Quant à l’Iran, sa production annuelle tourne autour de 560 000 tonnes, ce qui la place en dehors du peloton des grands producteurs. Toutefois, sa position géographique lui confère une influence disproportionnée : tout incident régional peut affecter l’énergie et le transit maritime, et donc l’approvisionnement mondial.
Les principaux pays exportateurs (valeur)
Sur la base des dernières données disponibles pour 2024, voici le classement des plus gros exportateurs d’aluminium non travaillé et non allié, mesurés en valeur des exportations :
- Canada : 4 776 millions de dollars.
- Inde : 3 503 millions de dollars.
- Australie : 3 291 millions de dollars.
- Malaisie : 1 874 millions de dollars.
- Islande : 1 704 millions de dollars.
- Pays-Bas : 1 615 millions de dollars.
- Afrique du Sud : 1 378 millions de dollars.
- Mozambique : 1 116 millions de dollars.
- Indonésie : 827,3 millions de dollars.
- Brésil : 693,5 millions de dollars.
Exportations dans le monde arabe
Dans le monde arabe, les principaux pays exportateurs d’aluminium en 2024, mesurés en valeur, sont :
- Bahreïn : 639,7 millions de dollars.
- Arabie saoudite : 581 millions de dollars.
- Oman : 577,6 millions de dollars.
- Égypte : 186,6 millions de dollars.
- Maroc : 42,1 millions de dollars.
Les plus gros importateurs mondiaux
Du côté de la demande, les dix premiers pays importateurs d’aluminium en 2024 (par valeur des importations) sont :
- États-Unis : 6 milliards de dollars.
- Chine : 5 208 millions de dollars.
- Corée du Sud : 2 864 millions de dollars.

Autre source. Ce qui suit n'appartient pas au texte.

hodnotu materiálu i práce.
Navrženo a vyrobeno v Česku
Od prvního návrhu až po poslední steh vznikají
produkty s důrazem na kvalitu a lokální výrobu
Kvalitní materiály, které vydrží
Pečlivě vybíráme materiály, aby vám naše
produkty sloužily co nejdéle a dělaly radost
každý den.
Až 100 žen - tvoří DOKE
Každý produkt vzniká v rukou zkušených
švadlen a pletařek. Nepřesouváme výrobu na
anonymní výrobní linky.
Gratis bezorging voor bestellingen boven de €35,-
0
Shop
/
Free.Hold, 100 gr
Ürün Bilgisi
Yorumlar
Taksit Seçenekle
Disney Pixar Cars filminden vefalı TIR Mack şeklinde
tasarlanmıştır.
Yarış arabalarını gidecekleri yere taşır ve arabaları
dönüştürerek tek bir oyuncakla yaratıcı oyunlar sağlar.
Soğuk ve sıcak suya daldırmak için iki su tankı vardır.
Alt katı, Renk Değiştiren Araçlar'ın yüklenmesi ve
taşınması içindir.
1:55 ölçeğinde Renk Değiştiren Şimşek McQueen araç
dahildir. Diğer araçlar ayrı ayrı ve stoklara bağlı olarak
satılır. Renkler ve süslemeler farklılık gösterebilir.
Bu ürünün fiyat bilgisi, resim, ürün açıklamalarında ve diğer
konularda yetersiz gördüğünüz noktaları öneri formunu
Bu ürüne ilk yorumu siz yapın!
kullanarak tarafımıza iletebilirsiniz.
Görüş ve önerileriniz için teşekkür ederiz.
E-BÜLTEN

- Turquie : 2 695 millions de dollars.
- Japon : 2 632 millions de dollars.
- Allemagne : 1 993 millions de dollars.
- Italie : 1 704 millions de dollars.
- Pays-Bas : 1 667 millions de dollars.
- Malaisie : 1 319 millions de dollars.
- Thaïlande : 921,4 millions de dollars.
Importations dans le monde arabe
Les principaux pays arabes importateurs d’aluminium non travaillé et non allié en 2024 sont :
- Arabie saoudite : 59,1 millions de dollars.

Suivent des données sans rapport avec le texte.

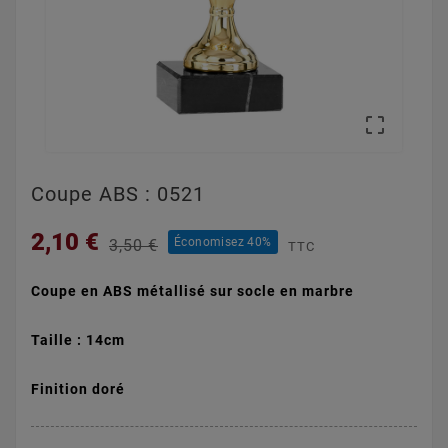

Coupe ABS : 0521
2,10 €
Économisez 40%
3,50 €
TTC
Coupe en ABS métallisé sur socle en marbre
Taille : 14cm
Finition doré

- Bahreïn : 37,8 millions de dollars.
- Égypte : 35,9 millions de dollars.
- Jordanie : 17,4 millions de dollars.
- Koweït : 5,6 millions de dollars.
En résumé, la pression exercée par le conflit autour de l’Iran se répercute sur l’aluminium mondial non pas parce que l’Iran est un géant de la production, mais parce que le Golfe concentre une part essentielle des capacités énergétiques, logistiques et industrielles nécessaires à ce secteur. Si les perturbations du gaz et du trafic maritime se prolongent, le marché risque de passer d’une simple hausse des coûts à une pénurie effective d’approvisionnements pour les grands marchés importateurs.